Uitspraak
1.Procesverloop
2.Beoordeling van het middel
3.Beslissing
14 februari 2025.
Hoge Raad
In deze zaak, die voor de Hoge Raad is gebracht, hebben de eiseressen, Teva B.V., Teva Nederland B.V. en Pharmachemie B.V. (hierna gezamenlijk aangeduid als Teva c.s.), beroep in cassatie ingesteld tegen een arrest van het gerechtshof Den Haag. Dit arrest volgde op een vonnis van de rechtbank Den Haag en betreft een geschil over octrooirecht, specifiek de vraag of er sprake is van een gebrek aan inventiviteit in de octrooiaanvraag van Teva. De Hoge Raad heeft de klachten van Teva c.s. over het arrest van het hof beoordeeld en geconcludeerd dat deze klachten niet kunnen leiden tot vernietiging van het arrest.
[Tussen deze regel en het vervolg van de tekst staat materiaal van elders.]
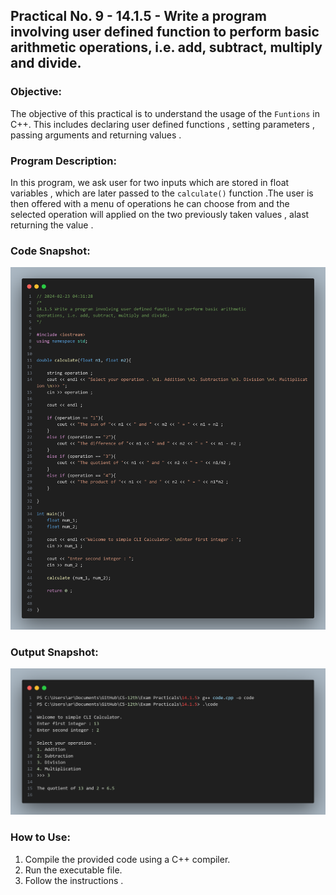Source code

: ## Practical No. 9 - 14.1.5 - Write a program involving user defined function to perform basic arithmetic operations, i.e. add, subtract, multiply and divide.

### Objective:
The objective of this practical is to understand the usage of the `Funtions` in C++.
This includes declaring user defined functions , setting parameters , passing arguments and returning values .

### Program Description:
In this program, we ask user for two inputs which are stored in float variables , which are later passed to the `calculate()` function .The user is then offered with a menu of operations he can choose from and the selected operation will applied on the two previously taken values , alast returning the value .
### Code Snapshot:
![Code Snapshot](code-snap.png)

### Output Snapshot:
![Output Snapshot](output-snap.png)

### How to Use:
1. Compile the provided code using a C++ compiler.
2. Run the executable file.
3. Follow the instructions .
De Hoge Raad heeft daarbij geen motivering hoeven geven, omdat de vragen die aan de orde zijn niet van belang zijn voor de eenheid of ontwikkeling van het recht, zoals bepaald in artikel 81 lid 1 van de Wet op de rechterlijke organisatie. De Hoge Raad heeft Teva c.s. in de proceskosten verwezen, waarbij BMS vergoeding van de kosten in cassatie heeft gevorderd. De Hoge Raad heeft beslist dat Teva c.s. de kosten van het geding in cassatie moet vergoeden, die zijn begroot op € 857,-- aan verschotten en € 60.000,-- voor salaris, vermeerderd met wettelijke rente indien deze kosten niet binnen veertien dagen na de uitspraak zijn voldaan.